Dataset records.
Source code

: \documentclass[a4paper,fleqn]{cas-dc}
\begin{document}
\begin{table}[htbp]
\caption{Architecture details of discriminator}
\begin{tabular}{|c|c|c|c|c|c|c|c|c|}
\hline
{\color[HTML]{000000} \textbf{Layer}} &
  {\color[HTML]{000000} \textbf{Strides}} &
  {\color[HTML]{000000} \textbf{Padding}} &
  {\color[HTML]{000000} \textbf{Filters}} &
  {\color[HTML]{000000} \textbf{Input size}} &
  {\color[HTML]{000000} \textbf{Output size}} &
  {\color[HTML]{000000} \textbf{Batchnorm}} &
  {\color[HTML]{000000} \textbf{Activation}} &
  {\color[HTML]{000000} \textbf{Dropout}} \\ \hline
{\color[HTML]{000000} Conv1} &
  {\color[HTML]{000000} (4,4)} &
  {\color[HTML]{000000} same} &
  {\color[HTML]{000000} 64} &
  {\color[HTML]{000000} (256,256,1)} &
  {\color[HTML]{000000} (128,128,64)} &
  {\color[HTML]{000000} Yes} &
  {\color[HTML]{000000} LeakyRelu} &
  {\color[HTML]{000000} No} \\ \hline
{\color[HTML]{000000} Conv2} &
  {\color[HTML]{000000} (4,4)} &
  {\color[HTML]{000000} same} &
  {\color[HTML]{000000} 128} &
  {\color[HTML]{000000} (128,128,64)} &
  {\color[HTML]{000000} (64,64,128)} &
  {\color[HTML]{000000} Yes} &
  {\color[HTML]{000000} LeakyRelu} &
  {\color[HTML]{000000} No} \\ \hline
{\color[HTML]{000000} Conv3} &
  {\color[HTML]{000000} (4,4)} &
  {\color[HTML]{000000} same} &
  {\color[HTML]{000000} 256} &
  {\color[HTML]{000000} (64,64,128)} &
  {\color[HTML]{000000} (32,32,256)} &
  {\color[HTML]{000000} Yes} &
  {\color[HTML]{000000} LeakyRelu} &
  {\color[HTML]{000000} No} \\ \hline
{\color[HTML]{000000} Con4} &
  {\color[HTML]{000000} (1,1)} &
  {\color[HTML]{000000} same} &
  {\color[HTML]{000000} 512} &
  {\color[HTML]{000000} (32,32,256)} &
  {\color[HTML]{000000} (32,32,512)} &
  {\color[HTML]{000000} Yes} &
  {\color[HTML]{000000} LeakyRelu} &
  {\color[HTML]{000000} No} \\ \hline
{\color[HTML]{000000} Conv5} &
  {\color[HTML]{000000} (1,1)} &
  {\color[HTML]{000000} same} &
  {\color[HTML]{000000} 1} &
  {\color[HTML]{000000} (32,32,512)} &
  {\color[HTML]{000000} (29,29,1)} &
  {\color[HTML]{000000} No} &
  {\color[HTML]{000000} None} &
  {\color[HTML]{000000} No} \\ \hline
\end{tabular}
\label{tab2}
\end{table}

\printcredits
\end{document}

Directive. Reproduce the records exactly, keeping every line.

Answer space.
Source code

: \documentclass[a4paper,fleqn]{cas-dc}
\begin{document}
\begin{table}[htbp]
\caption{Architecture details of discriminator}
\begin{tabular}{|c|c|c|c|c|c|c|c|c|}
\hline
{\color[HTML]{000000} \textbf{Layer}} &
  {\color[HTML]{000000} \textbf{Strides}} &
  {\color[HTML]{000000} \textbf{Padding}} &
  {\color[HTML]{000000} \textbf{Filters}} &
  {\color[HTML]{000000} \textbf{Input size}} &
  {\color[HTML]{000000} \textbf{Output size}} &
  {\color[HTML]{000000} \textbf{Batchnorm}} &
  {\color[HTML]{000000} \textbf{Activation}} &
  {\color[HTML]{000000} \textbf{Dropout}} \\ \hline
{\color[HTML]{000000} Conv1} &
  {\color[HTML]{000000} (4,4)} &
  {\color[HTML]{000000} same} &
  {\color[HTML]{000000} 64} &
  {\color[HTML]{000000} (256,256,1)} &
  {\color[HTML]{000000} (128,128,64)} &
  {\color[HTML]{000000} Yes} &
  {\color[HTML]{000000} LeakyRelu} &
  {\color[HTML]{000000} No} \\ \hline
{\color[HTML]{000000} Conv2} &
  {\color[HTML]{000000} (4,4)} &
  {\color[HTML]{000000} same} &
  {\color[HTML]{000000} 128} &
  {\color[HTML]{000000} (128,128,64)} &
  {\color[HTML]{000000} (64,64,128)} &
  {\color[HTML]{000000} Yes} &
  {\color[HTML]{000000} LeakyRelu} &
  {\color[HTML]{000000} No} \\ \hline
{\color[HTML]{000000} Conv3} &
  {\color[HTML]{000000} (4,4)} &
  {\color[HTML]{000000} same} &
  {\color[HTML]{000000} 256} &
  {\color[HTML]{000000} (64,64,128)} &
  {\color[HTML]{000000} (32,32,256)} &
  {\color[HTML]{000000} Yes} &
  {\color[HTML]{000000} LeakyRelu} &
  {\color[HTML]{000000} No} \\ \hline
{\color[HTML]{000000} Con4} &
  {\color[HTML]{000000} (1,1)} &
  {\color[HTML]{000000} same} &
  {\color[HTML]{000000} 512} &
  {\color[HTML]{000000} (32,32,256)} &
  {\color[HTML]{000000} (32,32,512)} &
  {\color[HTML]{000000} Yes} &
  {\color[HTML]{000000} LeakyRelu} &
  {\color[HTML]{000000} No} \\ \hline
{\color[HTML]{000000} Conv5} &
  {\color[HTML]{000000} (1,1)} &
  {\color[HTML]{000000} same} &
  {\color[HTML]{000000} 1} &
  {\color[HTML]{000000} (32,32,512)} &
  {\color[HTML]{000000} (29,29,1)} &
  {\color[HTML]{000000} No} &
  {\color[HTML]{000000} None} &
  {\color[HTML]{000000} No} \\ \hline
\end{tabular}
\label{tab2}
\end{table}

\printcredits
\end{document}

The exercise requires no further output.